Clinical characteristics: While the majority of individuals with HRAS-related Costello syndrome (Costello syndrome) share characteristic findings affecting multiple organ systems, the phenotypic spectrum is wide, ranging from a mild or attenuated phenotype to a severe phenotype with early-lethal complications. Costello syndrome is typically characterized by failure to thrive in infancy as a result of severe postnatal feeding difficulties; short stature; developmental delay or intellectual disability; coarse facial features (full lips, large mouth, full nasal tip); curly or sparse, fine hair; loose, soft skin with deep palmar and plantar creases; papillomata of the face and perianal region; diffuse hypotonia and joint laxity with ulnar deviation of the wrists and fingers; tight Achilles tendons; and cardiac involvement including cardiac hypertrophy (usually hypertrophic cardiomyopathy), congenital heart defects (usually valvular pulmonic stenosis), and arrhythmia (usually supraventricular tachycardia, especially abnormal atrial rhythm / multifocal atrial tachycardia or ectopic atrial tachycardia). Relative or absolute macrocephaly is typical, and postnatal cerebellar overgrowth can result in the development of a Chiari I malformation with associated anomalies including hydrocephalus or syringomyelia. Individuals with Costello syndrome have an approximately 15% lifetime risk for malignant tumors including rhabdomyosarcoma and neuroblastoma in young children and transitional cell carcinoma of the bladder in adolescents and young adults.

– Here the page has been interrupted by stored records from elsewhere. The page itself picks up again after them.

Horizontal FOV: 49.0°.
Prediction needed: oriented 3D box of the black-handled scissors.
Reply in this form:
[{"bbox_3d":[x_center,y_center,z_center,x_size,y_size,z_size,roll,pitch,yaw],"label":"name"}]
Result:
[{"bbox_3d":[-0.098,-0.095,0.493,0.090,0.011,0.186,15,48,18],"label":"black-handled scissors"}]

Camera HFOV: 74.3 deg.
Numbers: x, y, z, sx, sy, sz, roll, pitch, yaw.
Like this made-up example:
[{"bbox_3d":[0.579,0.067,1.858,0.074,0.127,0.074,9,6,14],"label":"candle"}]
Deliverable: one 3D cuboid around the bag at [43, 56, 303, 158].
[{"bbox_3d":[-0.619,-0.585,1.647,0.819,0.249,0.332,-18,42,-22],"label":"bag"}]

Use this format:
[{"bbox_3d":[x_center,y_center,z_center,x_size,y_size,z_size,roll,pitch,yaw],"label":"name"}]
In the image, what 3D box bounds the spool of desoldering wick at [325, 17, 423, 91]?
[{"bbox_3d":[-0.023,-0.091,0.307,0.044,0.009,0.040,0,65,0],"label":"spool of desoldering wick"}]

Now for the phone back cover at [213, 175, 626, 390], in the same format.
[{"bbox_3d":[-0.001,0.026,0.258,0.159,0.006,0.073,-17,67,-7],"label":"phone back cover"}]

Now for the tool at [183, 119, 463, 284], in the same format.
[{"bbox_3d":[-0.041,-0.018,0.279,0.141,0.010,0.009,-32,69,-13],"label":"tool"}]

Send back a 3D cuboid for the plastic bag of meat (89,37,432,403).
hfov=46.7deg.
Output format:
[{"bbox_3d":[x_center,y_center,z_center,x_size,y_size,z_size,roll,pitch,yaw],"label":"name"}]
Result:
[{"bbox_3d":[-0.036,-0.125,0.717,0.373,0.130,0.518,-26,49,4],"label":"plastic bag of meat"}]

Diagnosis/testing: The diagnosis of Costello syndrome is established in a proband with suggestive clinical findings and a heterozygous HRAS pathogenic variant identified by molecular genetic testing.
Management: Targeted therapy: Trametinib (MEK inhibitor) for treatment of hypertrophic cardiomyopathy with heart failure that is refractory to standard treatment.

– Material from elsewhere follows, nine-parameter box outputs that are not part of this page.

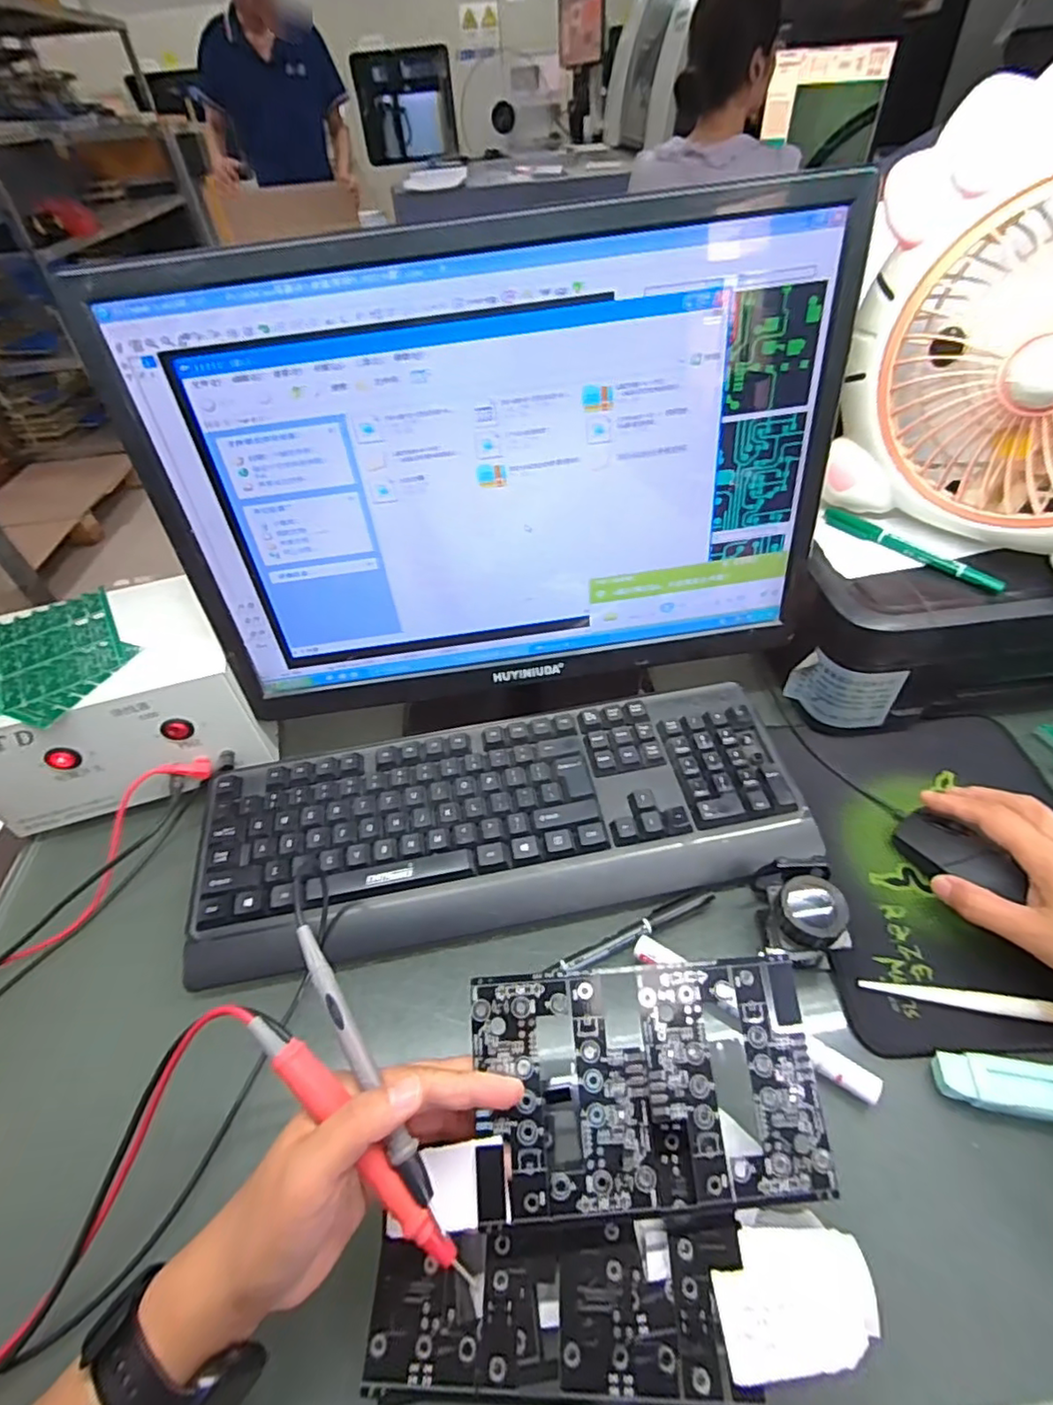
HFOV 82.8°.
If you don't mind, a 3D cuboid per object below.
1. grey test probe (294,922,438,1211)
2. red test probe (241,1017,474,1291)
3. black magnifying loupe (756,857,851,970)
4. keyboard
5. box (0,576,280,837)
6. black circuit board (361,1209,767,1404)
[{"bbox_3d":[-0.078,0.162,0.274,0.010,0.008,0.128,-28,67,-20],"label":"grey test probe"},{"bbox_3d":[-0.073,0.192,0.258,0.139,0.009,0.012,43,60,11],"label":"red test probe"},{"bbox_3d":[0.169,0.131,0.372,0.045,0.060,0.056,5,47,10],"label":"black magnifying loupe"},{"bbox_3d":[-0.019,0.084,0.443,0.426,0.036,0.156,-8,46,-3],"label":"keyboard"},{"bbox_3d":[-0.330,-0.019,0.488,0.203,0.093,0.169,-14,46,-8],"label":"box"},{"bbox_3d":[0.014,0.266,0.265,0.163,0.008,0.058,-2,46,3],"label":"black circuit board"}]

Supportive care: Failure to thrive is the most common and challenging clinical problem; most infants require nasogastric or gastrostomy feeding, and many require Nissen fundoplication. Cardiac manifestations and malignancies are managed through standard protocols. Ulnar deviation of the wrists and fingers often requires early bracing and occupational and/or physical therapy; tight Achilles tendons may require surgical tendon lengthening. Developmental delay requires early intervention programs and individualized education strategies. Recurrent facial papillomata may require removal. General anesthesia may pose a risk to those with hypertrophic cardiomyopathy or those predisposed to types of atrial tachycardia.
Surveillance: Monitoring for neonatal hypoglycemia; echocardiography with electrocardiogram at the time of diagnosis with subsequent follow up by a cardiologist; abdominal and pelvic ultrasound examinations to screen for rhabdomyosarcoma and neuroblastoma every three to six months until age eight to ten years may be considered; annual urinalysis for evidence of hematuria to screen for bladder cancer beginning at age ten years.
Genetic counseling: Costello syndrome is an autosomal dominant disorder typically caused by a de novo pathogenic variant. Rarely, an individual with Costello syndrome has the disorder as the result of an HRAS pathogenic variant inherited from a heterozygous parent; vertical transmission has been reported in two families with the rare, attenuated phenotype of Costello syndrome. If the HRAS pathogenic variant identified in the proband cannot be detected in the leukocyte DNA of either parent, the recurrence risk to sibs is slightly greater than that of the general population because of the possibility of parental germline mosaicism. Recurrence of Costello syndrome in sibs has been reported and is suspected to be the result of germline mosaicism in a parent. Individuals with classic Costello syndrome typically do not reproduce. If an HRAS pathogenic variant has been identified in an affected family member, prenatal and preimplantation genetic testing are possible.